[Records from a dataset]
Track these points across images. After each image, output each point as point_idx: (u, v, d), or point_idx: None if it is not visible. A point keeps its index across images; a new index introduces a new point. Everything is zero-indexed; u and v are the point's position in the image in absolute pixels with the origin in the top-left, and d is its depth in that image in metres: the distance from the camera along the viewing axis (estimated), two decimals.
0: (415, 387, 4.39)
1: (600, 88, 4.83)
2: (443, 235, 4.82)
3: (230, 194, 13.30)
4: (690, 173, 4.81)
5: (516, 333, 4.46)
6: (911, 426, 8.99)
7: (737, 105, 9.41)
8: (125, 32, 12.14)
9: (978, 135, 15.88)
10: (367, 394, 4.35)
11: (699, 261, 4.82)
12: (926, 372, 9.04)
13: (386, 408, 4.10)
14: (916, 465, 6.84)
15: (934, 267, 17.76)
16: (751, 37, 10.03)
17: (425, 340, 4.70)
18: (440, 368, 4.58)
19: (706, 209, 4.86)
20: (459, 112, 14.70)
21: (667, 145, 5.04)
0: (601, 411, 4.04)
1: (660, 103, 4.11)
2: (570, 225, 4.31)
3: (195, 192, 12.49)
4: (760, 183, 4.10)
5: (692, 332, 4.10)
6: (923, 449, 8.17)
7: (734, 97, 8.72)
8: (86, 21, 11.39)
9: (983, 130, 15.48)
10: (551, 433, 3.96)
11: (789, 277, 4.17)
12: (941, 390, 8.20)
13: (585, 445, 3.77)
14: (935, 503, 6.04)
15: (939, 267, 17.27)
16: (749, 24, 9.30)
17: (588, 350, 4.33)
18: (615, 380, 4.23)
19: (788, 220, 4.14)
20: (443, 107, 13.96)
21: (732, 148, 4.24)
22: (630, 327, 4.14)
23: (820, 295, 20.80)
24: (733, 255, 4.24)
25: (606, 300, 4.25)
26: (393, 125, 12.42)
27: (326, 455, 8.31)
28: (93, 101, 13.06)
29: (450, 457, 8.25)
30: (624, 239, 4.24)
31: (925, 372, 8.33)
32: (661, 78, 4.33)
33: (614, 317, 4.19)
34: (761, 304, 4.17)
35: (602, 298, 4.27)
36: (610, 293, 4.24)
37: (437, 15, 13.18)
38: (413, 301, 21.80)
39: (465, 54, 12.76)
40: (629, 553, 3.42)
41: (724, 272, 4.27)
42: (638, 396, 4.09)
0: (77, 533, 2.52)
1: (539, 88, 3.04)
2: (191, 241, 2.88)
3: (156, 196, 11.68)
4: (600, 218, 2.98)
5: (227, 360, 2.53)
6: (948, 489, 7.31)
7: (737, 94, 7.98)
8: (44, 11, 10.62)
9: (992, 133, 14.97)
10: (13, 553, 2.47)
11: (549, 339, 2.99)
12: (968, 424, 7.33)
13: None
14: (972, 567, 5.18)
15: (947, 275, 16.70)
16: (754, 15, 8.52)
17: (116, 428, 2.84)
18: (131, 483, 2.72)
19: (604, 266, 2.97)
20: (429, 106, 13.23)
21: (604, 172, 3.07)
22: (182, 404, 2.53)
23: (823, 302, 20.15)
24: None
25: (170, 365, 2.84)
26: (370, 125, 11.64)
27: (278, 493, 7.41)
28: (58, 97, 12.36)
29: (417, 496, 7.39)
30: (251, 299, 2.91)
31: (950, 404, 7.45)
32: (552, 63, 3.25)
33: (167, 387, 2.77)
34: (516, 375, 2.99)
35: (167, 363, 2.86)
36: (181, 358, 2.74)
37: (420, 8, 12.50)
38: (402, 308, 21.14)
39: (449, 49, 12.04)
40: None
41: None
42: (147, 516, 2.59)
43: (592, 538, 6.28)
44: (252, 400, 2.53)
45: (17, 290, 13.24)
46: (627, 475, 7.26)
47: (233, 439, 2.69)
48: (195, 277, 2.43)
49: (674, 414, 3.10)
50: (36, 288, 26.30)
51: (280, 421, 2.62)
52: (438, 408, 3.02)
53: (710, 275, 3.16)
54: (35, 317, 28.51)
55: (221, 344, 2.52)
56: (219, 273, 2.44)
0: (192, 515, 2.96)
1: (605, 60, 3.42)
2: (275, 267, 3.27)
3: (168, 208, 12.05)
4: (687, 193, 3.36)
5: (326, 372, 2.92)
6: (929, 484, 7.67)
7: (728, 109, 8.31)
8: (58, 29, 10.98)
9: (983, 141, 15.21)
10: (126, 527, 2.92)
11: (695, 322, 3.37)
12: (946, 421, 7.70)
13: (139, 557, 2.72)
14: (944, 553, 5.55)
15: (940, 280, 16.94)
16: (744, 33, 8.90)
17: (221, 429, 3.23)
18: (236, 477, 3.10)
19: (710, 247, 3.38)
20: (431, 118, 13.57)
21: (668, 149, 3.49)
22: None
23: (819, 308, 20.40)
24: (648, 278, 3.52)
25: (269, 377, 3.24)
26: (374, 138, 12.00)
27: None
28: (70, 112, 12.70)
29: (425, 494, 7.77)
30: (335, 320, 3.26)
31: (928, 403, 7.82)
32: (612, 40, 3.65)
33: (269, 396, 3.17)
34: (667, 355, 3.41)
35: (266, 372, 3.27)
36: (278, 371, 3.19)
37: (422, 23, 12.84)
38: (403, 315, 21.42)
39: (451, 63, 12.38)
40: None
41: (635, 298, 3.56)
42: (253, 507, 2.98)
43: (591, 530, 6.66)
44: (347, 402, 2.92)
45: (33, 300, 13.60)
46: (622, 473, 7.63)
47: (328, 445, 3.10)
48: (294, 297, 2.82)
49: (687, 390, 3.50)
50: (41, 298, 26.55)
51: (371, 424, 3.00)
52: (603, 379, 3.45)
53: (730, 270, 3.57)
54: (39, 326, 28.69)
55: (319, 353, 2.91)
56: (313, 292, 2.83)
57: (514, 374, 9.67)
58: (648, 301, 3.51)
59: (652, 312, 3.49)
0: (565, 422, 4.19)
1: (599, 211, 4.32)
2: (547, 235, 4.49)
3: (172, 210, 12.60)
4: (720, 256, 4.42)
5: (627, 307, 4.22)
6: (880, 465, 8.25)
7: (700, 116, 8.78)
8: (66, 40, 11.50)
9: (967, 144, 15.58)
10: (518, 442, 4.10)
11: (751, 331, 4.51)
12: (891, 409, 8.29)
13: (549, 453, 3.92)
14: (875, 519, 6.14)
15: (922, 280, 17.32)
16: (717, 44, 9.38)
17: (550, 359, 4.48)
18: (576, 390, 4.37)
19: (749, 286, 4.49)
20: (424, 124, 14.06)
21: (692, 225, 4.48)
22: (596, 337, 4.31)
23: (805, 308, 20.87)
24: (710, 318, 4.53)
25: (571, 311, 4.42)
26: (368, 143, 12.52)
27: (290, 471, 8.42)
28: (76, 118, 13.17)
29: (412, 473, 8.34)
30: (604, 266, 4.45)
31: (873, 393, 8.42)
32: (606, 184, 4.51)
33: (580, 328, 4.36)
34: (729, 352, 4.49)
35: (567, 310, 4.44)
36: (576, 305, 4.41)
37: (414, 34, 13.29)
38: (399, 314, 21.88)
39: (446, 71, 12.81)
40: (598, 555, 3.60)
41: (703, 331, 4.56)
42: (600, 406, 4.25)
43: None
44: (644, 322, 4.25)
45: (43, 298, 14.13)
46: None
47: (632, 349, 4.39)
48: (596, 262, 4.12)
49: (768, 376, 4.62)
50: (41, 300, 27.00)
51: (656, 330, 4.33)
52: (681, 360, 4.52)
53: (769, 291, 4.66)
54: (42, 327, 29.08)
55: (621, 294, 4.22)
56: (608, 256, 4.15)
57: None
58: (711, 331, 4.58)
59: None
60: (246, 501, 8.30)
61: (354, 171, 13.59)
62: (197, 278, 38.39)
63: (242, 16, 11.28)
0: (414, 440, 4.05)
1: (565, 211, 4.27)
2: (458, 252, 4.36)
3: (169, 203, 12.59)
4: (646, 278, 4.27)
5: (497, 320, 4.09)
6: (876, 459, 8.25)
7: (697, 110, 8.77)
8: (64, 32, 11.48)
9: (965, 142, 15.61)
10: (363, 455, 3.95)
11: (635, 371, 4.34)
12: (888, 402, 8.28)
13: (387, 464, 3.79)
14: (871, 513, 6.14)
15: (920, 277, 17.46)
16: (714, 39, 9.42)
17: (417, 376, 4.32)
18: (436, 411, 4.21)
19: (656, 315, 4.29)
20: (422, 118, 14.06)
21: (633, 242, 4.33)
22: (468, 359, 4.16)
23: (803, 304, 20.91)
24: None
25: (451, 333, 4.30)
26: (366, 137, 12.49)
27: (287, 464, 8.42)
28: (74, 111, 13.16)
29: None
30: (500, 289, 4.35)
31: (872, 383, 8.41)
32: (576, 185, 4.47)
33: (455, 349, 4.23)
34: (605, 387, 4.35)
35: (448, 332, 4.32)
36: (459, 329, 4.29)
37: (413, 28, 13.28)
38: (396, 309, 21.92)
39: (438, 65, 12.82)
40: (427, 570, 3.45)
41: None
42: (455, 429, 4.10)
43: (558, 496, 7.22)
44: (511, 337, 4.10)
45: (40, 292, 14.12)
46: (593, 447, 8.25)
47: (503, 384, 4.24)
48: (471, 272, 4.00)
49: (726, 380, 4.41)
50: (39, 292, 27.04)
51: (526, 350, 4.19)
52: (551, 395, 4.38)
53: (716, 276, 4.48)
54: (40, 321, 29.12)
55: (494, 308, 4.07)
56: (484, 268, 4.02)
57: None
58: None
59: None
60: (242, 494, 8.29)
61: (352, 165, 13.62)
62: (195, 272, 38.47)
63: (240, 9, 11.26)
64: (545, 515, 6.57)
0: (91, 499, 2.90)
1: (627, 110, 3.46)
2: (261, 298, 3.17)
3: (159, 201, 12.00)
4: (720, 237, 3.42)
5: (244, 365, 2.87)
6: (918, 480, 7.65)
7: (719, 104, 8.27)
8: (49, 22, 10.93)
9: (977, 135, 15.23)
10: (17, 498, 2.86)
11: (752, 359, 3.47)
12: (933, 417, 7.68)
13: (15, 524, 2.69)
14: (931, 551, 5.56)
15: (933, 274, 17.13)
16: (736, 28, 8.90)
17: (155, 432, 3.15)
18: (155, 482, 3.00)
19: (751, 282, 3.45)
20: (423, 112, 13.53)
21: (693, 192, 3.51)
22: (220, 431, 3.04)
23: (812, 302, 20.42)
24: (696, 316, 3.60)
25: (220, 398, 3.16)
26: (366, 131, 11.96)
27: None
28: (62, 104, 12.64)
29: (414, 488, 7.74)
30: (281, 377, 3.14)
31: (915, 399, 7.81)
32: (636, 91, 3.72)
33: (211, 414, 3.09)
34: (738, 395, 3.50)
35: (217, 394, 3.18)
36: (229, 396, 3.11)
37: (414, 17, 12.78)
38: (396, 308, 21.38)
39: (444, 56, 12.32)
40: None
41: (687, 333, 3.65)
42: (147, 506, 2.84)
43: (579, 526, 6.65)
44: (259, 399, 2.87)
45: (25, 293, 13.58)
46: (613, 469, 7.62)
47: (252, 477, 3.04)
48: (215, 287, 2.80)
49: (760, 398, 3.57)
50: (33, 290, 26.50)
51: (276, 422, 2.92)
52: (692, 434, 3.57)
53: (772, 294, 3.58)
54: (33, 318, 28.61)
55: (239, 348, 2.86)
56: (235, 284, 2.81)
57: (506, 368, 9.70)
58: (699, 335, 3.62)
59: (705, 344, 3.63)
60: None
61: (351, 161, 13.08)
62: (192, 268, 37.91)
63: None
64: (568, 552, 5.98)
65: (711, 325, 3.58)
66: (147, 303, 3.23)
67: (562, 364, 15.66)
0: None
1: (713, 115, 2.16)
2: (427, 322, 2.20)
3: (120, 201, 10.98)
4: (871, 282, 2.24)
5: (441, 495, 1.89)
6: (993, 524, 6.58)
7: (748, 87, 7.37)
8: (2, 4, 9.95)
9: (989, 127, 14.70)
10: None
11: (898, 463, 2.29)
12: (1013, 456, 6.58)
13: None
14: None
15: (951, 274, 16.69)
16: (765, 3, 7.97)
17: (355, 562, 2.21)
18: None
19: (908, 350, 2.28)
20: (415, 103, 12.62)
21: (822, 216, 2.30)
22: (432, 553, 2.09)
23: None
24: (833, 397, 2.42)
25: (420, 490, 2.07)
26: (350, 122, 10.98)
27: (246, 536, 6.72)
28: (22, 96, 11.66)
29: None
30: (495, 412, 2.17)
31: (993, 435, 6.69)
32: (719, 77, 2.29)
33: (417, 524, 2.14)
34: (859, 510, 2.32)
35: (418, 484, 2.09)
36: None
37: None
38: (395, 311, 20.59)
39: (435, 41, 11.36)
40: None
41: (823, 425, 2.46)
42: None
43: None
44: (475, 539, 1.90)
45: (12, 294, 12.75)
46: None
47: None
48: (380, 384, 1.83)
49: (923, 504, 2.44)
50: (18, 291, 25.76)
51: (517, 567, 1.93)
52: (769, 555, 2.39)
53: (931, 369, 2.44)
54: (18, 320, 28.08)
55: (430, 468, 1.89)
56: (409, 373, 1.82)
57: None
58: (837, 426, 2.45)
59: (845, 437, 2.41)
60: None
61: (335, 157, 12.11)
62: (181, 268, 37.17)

*ACTIVITY*: Start at the first line of the entries above. Set down each line exactly through the one with "20: (459, 112, 14.70)", and stop there.

*ANSWER TO THIS PROBLEM*:
Track these points across images. After each image, output each point as point_idx: (u, v, d), or point_idx: None if it is not visible. A point keeps its index across images; a new index introduces a new point. Everything is zero-indexed; u and v are the point's position in the image in absolute pixels with the origin in the top-left, and d is its depth in that image in metres: the distance from the camera along the viewing axis (estimated), two decimals.
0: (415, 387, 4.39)
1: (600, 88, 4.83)
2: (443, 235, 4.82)
3: (230, 194, 13.30)
4: (690, 173, 4.81)
5: (516, 333, 4.46)
6: (911, 426, 8.99)
7: (737, 105, 9.41)
8: (125, 32, 12.14)
9: (978, 135, 15.88)
10: (367, 394, 4.35)
11: (699, 261, 4.82)
12: (926, 372, 9.04)
13: (386, 408, 4.10)
14: (916, 465, 6.84)
15: (934, 267, 17.76)
16: (751, 37, 10.03)
17: (425, 340, 4.70)
18: (440, 368, 4.58)
19: (706, 209, 4.86)
20: (459, 112, 14.70)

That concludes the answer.